How about corn? Bush and his damned scorched earth ethanol aside, how many products can you count which contain corn syrup? Breads contain corn syrup, as do juices, sodas, canned fruits, jams, ice creams, yogurts, pastries, cookies, canned soups, baked beans, marinades, sweet mustards, instant mac & cheese, pasta sauces, baking mixes, maple-flavored syrups, candies, chocolates, yada yada yada, and look at how many adults and children are diabetic.
So, I'm ranting. Monoculture really screws with our sustenance strategies.
(Geez, Sara has a real bug up her ass about food today, it's just FOOD for pete's sake. Someone hand her a sandwich and maybe she'll shut up).

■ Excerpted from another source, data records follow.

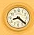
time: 8:21
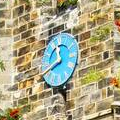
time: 11:40
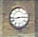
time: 2:42
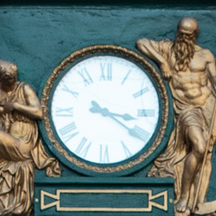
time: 3:20
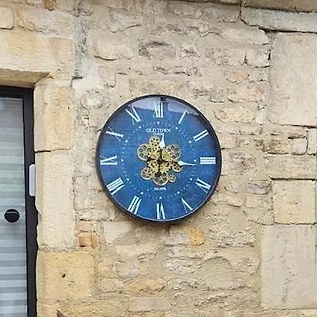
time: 12:16
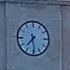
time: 7:29
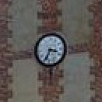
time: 3:34
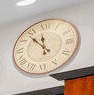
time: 11:52
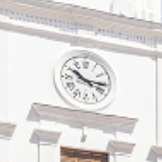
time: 10:15
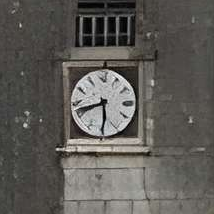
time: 8:29
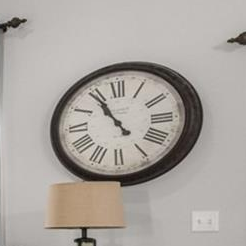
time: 10:54
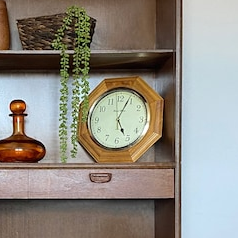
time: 5:04
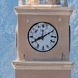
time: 8:09
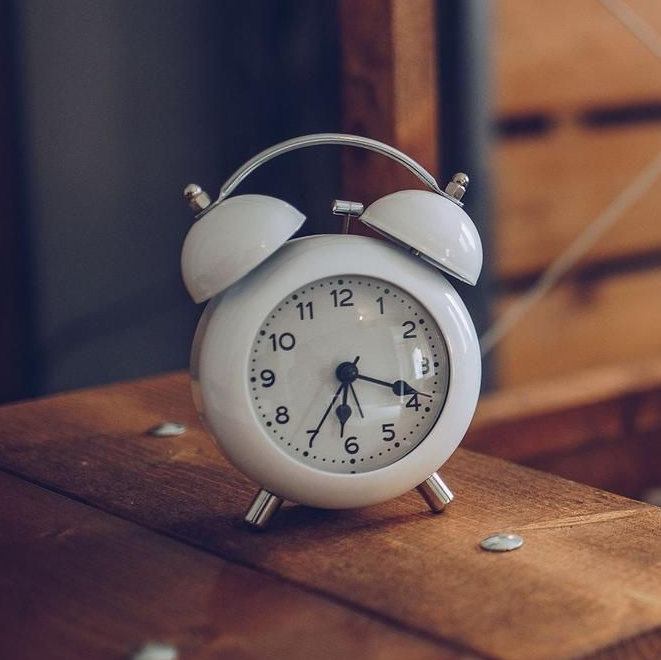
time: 6:18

No, it's not just food. When food is commoditized in the way we've done, fewer people eat healthfully; look at the US for proof of that, and look at the health decline in nations like China, which did not used to eat the foods we do. The major factoid of the day, which I heard on Democracy Now this morning, is that GMO soy produces 10% less edible product than conventionally grown/farmed soy beans do. Can you imagine what the yield is when the beans are grown organically in naturally-amended/fertilized soil? Holy cow. But give the mainstream media a day and they'll squash that information like a roach under Madonna's stiletto.
Michael Pollan's commentary is that when we walk into the grocery store, the real foods are on the periphery of the market. You know. The dairy products are on one side, the meats at one side, the veggies and fruits at one side. And then it's an aisle closely parallel with one side that usually has all the baking ingredients. HUGE market. And in the remainder of the aisles in the center, once you get past the charcoal, and paper products, and kitchen items, and personal hygiene... it's a bevvy of 'edible food-like substances'.

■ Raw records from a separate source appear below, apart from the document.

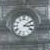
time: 3:09
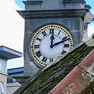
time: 12:11
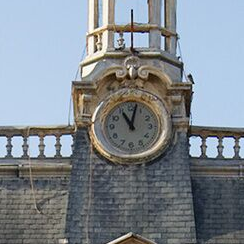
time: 11:02
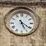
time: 5:21
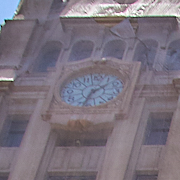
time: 1:33
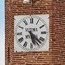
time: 5:21
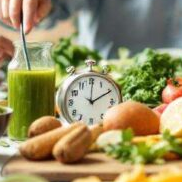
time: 2:00
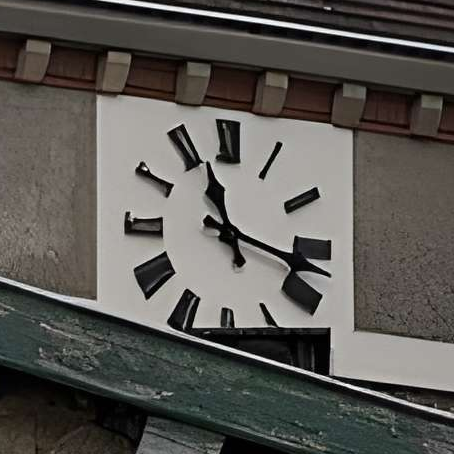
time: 11:17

My person feeling is that if we continue to frequent the aisles full of food facsimiles, we'll bring on the food armageddon that much sooner, because we'll be supporting the efforts of a few large companies that control farming and food production.
(And to think, I didn't even bring up the topic of meat and feedlots... that's a post unto itself. Meat is behind some of the food shortages being seen, by the way, because people are eating more of it.)